Un certain nombre de grands aéroports de Jakarta, Singapour, Bangkok, Hong Kong et Taipei ont commencé à mettre en œuvre des protocoles de surveillance rappelant la pandémie de COVID-19.
Le virus Nipah est une maladie zoonotique qui peut être transmise à l’homme par des animaux infectés, notamment les porcs et les chauves-souris. Outre la transmission par les animaux, ce virus peut également se propager par contact étroit entre humains, bien que les cas soient relativement rares.

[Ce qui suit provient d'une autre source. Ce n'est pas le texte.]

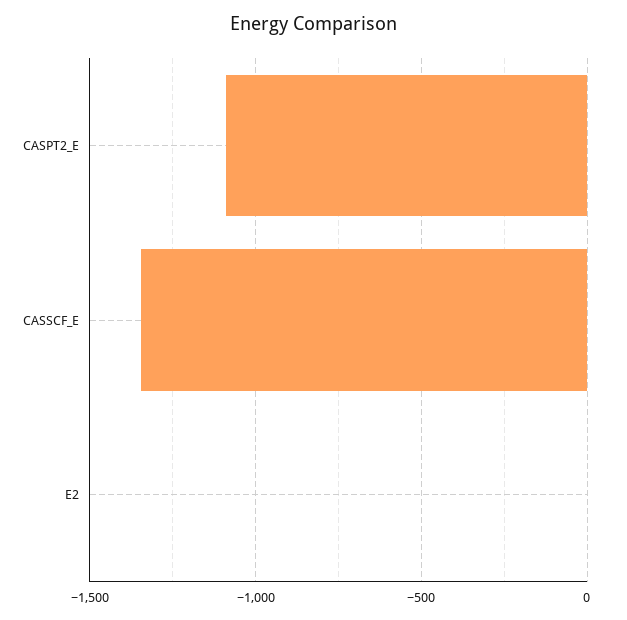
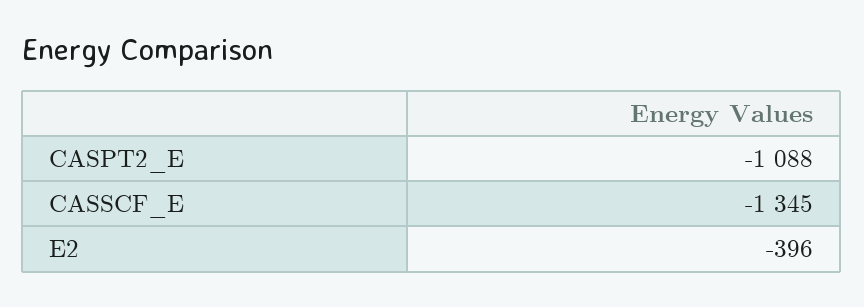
  {
    "CASPT2_E": -1088,
    "CASSCF_E": -1345,
-   "E2": 0
+   "E2": -396
  }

Ce virus peut provoquer des premiers symptômes sous forme de fièvre, de maux de tête, de douleurs musculaires, de vomissements et de maux de gorge. Dans certains cas, l’infection peut évoluer vers de graves problèmes respiratoires, une pneumonie, une somnolence et même des changements de conscience.
Singapour est l’un des pays qui font les premiers pas. L’Agence des maladies transmissibles (CDA) a déclaré qu’elle procéderait à des contrôles de température corporelle sur les voyageurs arrivant de zones ayant signalé des épidémies de virus Nipah.
Le ministère de la Main-d’œuvre de Singapour a également renforcé la surveillance des travailleurs migrants récemment arrivés d’Asie du Sud. En outre, les prestataires de soins de santé primaires relevant du ministère ont été invités à accroître leur vigilance dans le cadre de la réponse initiale à l’épidémie de Nipah au Bengale occidental, où deux cas ont été signalés.
Le CDA a déclaré que le programme de biosurveillance qui surveille la population de chauves-souris à Singapour depuis 2011 jusqu’à présent n’a pas détecté la présence du virus Nipah dans le pays.
“L’épidémie au Bengale occidental se serait produite par transmission interhumaine, avec deux cas jusqu’à présent”, a déclaré le CDA mercredi (28/1).
« La transmission interhumaine est rare, mais elle existe. »
Dans l’épidémie actuelle, la transmission se produirait en milieu hospitalier. Jusqu’à présent, aucun cas de transmission continue au niveau communautaire n’a été signalé.